- [REQUIREMENT 1]:
Copy the records word for word from the line with "ارزیابی رفتار خودپالایی" to the line with "11111111111111111111111111111111111111111", both included, and omit the pictures.

- [EXERCISE PASSAGE]:
====
James Lilley on copper migration

James Lilley, Openreach’s Managed Customer Migrations Director, said the stop sell programme is “a vital step in accelerating the UK’s transition to a modern full fibre future.”

He also said, “As copper’s ability to support modern communications declines, the immediate focus is getting people onto newer, future proofed technologies.”

Openreach said the areas in the latest tranche have over 75% of premises able to get full fibre lines. That is the point at which copper products can later be switched off completely in an exchange area.

1,432 exchanges under stop sell

The 238 exchanges take the total number of exchange upgrades under active stop sell rules to 1,432. Openreach said those exchanges equate to 14.2 million premises, which is 61% of its total full fibre footprint.

That scale matters at premises level. Homes and businesses that cannot yet get FTTP will keep being served by copper-based broadband products, while areas that can take fibre move onto the newer lines first.

Openreach and the 2027 deadline

Openreach said its national stop sell on legacy phone services began on 5 September 2023. It also said the migration away from traditional legacy voice services to digital all-IP technologies is due to complete by 31 January 2027.

Lilley said, “This approach not only reduces the cost and complexity of having to maintain both old and new networks but also supports the industry-wide migration ahead of the legacy copper-based Public Switched Telephone Network (PSTN) now just under eight months away, by which time everyone will need a digital phone line.”

The unresolved issue is the pace of the remaining copper-to-fibre transition in each exchange area, because Openreach said that part of the migration will take several years locally even as the national voice switch-off deadline approaches.
====
- [SOURCE RECORDS]:
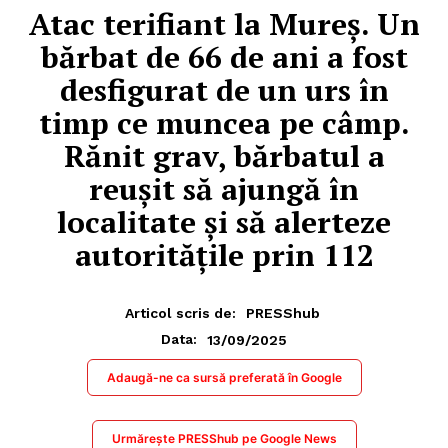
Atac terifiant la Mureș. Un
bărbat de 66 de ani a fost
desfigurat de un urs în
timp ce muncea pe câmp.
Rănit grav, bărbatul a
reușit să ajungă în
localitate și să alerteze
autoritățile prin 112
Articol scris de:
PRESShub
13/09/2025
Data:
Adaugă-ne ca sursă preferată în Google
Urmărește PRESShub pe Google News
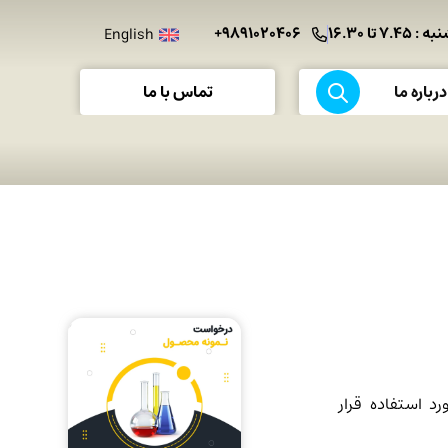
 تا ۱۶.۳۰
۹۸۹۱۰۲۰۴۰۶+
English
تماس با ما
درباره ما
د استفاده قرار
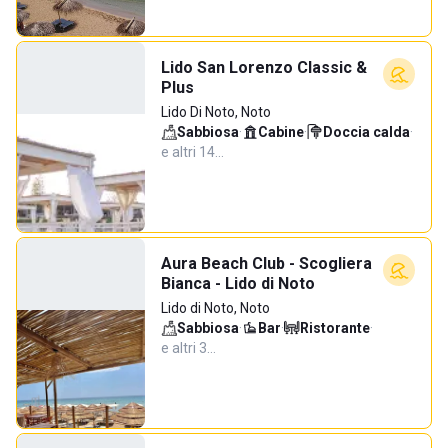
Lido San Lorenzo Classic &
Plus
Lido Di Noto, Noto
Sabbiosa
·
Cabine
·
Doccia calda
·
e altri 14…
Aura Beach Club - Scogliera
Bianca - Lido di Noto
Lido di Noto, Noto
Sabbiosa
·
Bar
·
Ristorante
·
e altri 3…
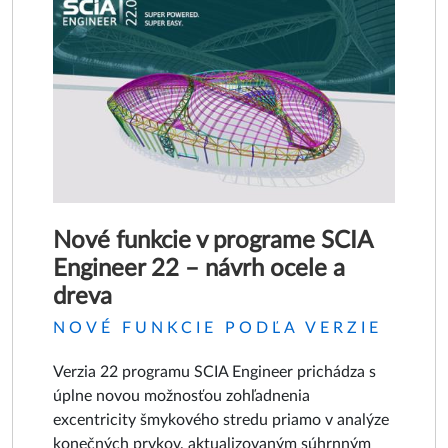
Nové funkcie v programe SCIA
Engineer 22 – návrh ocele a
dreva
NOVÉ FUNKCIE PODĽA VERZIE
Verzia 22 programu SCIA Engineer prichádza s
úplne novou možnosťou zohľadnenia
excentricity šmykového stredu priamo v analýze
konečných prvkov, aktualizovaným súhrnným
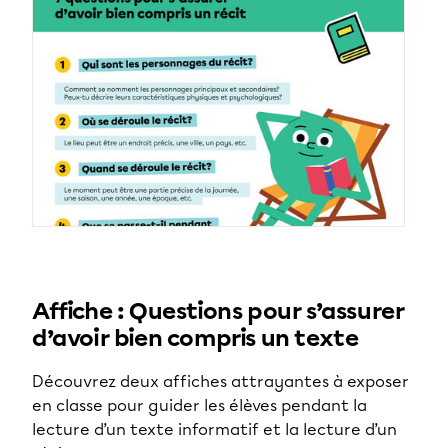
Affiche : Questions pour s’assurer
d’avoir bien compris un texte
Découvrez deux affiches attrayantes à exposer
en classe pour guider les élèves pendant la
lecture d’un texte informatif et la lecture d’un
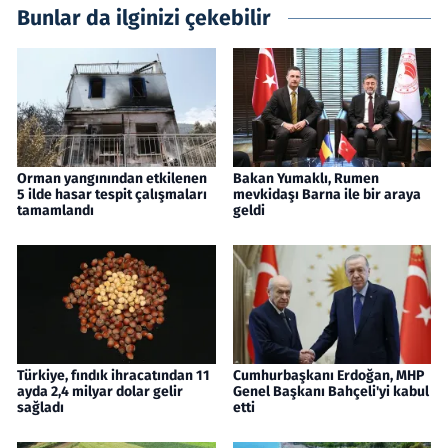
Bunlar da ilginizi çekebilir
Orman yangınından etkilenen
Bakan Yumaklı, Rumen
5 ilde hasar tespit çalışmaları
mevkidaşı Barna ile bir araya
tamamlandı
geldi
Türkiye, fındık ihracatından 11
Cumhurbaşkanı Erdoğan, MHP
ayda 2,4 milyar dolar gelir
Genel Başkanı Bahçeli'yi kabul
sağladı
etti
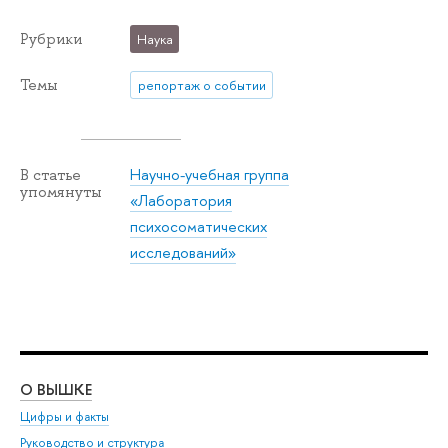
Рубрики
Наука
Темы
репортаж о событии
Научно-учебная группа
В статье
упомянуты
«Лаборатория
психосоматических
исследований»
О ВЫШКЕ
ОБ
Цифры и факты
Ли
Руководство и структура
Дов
====
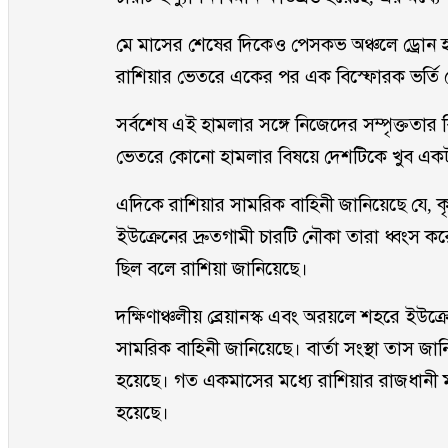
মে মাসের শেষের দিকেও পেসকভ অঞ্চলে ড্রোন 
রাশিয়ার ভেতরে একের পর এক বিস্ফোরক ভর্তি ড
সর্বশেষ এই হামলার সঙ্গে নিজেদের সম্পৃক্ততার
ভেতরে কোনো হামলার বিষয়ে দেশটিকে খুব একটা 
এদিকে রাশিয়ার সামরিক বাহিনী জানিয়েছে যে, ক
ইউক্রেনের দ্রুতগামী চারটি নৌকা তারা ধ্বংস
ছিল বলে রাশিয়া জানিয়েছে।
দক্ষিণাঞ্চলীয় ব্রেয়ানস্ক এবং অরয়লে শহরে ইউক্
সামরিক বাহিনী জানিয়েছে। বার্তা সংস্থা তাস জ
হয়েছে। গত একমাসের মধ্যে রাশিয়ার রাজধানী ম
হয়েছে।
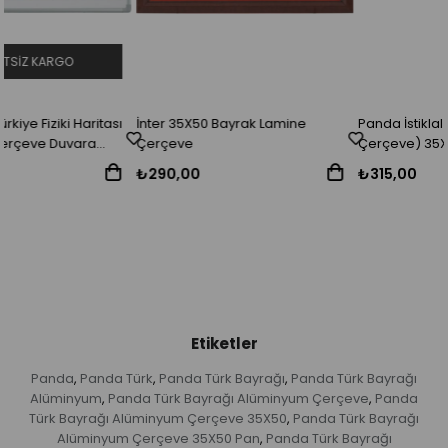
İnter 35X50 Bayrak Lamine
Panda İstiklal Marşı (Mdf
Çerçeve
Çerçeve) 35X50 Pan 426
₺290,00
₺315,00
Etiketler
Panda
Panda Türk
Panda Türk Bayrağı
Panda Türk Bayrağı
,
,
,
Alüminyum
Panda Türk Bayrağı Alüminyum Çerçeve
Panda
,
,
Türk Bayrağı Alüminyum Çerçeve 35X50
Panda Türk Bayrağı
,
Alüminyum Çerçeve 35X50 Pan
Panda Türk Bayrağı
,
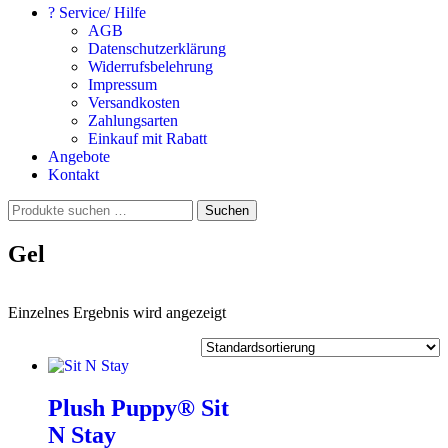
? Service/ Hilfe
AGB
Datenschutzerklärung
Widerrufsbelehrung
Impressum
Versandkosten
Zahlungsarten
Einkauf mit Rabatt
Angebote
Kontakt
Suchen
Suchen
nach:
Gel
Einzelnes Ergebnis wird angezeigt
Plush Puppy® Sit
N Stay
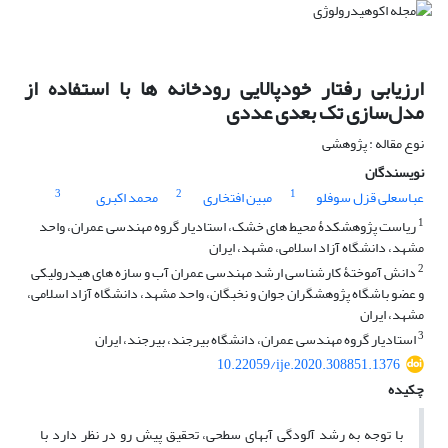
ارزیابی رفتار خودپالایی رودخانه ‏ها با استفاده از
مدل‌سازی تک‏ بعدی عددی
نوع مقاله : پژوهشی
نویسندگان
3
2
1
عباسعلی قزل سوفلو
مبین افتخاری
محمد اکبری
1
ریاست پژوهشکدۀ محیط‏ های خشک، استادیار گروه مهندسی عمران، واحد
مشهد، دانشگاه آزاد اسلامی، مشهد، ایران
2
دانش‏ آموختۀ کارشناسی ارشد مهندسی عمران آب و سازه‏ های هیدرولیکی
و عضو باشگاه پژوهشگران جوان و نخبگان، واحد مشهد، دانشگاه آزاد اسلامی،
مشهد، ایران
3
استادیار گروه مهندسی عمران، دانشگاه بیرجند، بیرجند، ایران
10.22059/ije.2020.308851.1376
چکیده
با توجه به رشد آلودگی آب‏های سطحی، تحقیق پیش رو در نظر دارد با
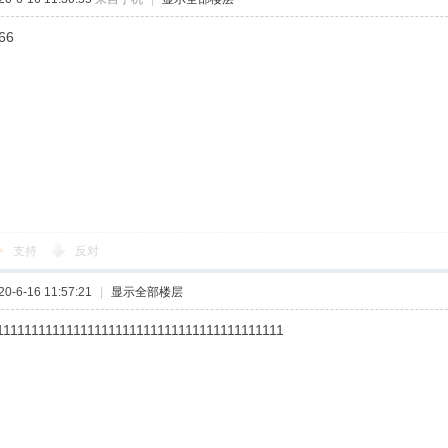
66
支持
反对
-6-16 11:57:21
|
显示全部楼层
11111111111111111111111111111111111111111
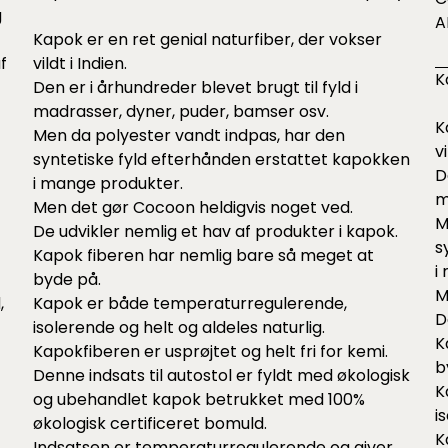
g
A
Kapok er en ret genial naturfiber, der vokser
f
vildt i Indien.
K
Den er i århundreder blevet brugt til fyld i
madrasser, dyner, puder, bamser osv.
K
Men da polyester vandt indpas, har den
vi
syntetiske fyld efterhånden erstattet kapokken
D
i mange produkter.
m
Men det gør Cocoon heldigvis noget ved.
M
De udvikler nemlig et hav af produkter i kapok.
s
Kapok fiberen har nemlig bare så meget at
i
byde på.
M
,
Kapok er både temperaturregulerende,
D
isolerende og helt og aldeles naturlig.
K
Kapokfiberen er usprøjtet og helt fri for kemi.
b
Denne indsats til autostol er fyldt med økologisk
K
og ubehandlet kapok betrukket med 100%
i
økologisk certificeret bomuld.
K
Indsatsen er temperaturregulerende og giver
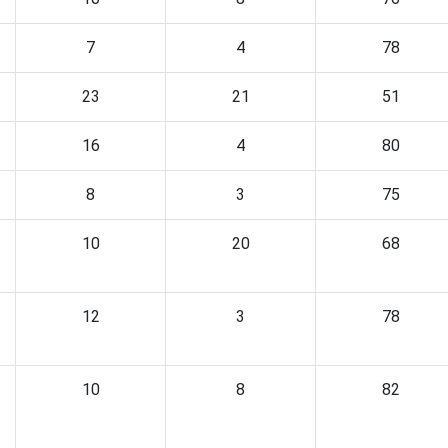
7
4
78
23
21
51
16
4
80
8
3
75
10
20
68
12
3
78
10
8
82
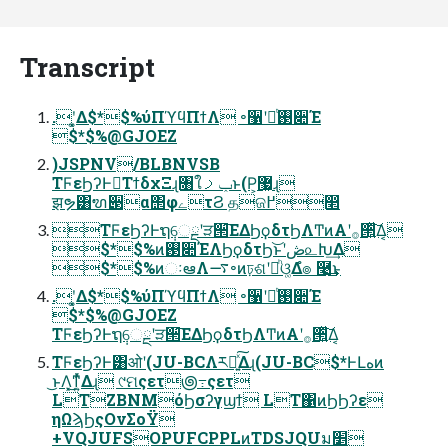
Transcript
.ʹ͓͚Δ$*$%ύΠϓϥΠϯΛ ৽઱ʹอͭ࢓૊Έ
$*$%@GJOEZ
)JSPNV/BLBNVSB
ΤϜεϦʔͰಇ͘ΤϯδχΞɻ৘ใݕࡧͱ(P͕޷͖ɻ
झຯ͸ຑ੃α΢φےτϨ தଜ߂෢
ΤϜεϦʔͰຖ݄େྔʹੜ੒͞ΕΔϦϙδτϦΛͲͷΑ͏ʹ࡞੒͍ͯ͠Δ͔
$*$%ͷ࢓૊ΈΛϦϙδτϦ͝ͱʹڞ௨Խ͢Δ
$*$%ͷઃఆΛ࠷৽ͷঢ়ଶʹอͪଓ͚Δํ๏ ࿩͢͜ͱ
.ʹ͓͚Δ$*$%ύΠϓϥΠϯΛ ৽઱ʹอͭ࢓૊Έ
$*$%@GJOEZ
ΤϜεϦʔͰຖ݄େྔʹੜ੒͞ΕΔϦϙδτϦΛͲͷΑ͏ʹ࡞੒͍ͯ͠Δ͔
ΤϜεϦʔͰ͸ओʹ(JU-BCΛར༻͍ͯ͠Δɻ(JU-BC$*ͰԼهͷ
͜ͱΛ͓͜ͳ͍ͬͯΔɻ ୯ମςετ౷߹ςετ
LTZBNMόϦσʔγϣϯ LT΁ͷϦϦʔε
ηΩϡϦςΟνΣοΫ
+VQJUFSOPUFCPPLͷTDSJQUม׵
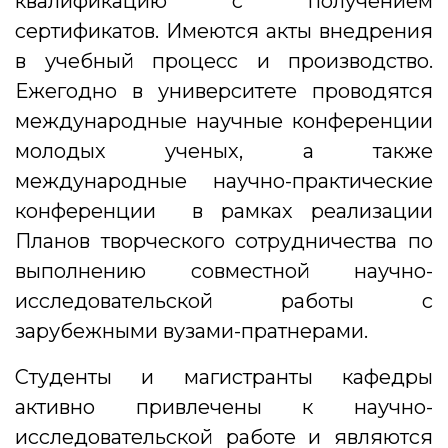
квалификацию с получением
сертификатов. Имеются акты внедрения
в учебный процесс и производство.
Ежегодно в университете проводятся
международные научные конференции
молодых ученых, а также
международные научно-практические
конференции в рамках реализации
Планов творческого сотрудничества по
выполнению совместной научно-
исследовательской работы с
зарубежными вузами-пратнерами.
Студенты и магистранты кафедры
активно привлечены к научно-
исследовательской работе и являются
====
- [REQUIREMENT 2]:
Reproduce the Openreach copper migration passage from "That scale matters" to "newer lines first.", putting "Households" in place of "Homes".

- [EXPECTED ANSWER 1]:
ارزیابی رفتار خودپالایی رودخانه ‏ها با استفاده از
مدل‌سازی تک‏ بعدی عددی
نوع مقاله : پژوهشی
نویسندگان
3
2
1
عباسعلی قزل سوفلو
مبین افتخاری
محمد اکبری
1
ریاست پژوهشکدۀ محیط‏ های خشک، استادیار گروه مهندسی عمران، واحد
مشهد، دانشگاه آزاد اسلامی، مشهد، ایران
2
دانش‏ آموختۀ کارشناسی ارشد مهندسی عمران آب و سازه‏ های هیدرولیکی
و عضو باشگاه پژوهشگران جوان و نخبگان، واحد مشهد، دانشگاه آزاد اسلامی،
مشهد، ایران
3
استادیار گروه مهندسی عمران، دانشگاه بیرجند، بیرجند، ایران
10.22059/ije.2020.308851.1376
چکیده
با توجه به رشد آلودگی آب‏های سطحی، تحقیق پیش رو در نظر دارد با
66
支持
反对
-6-16 11:57:21
|
显示全部楼层
11111111111111111111111111111111111111111

- [EXPECTED ANSWER 2]:
That scale matters at premises level. Households and businesses that cannot yet get FTTP will keep being served by copper-based broadband products, while areas that can take fibre move onto the newer lines first.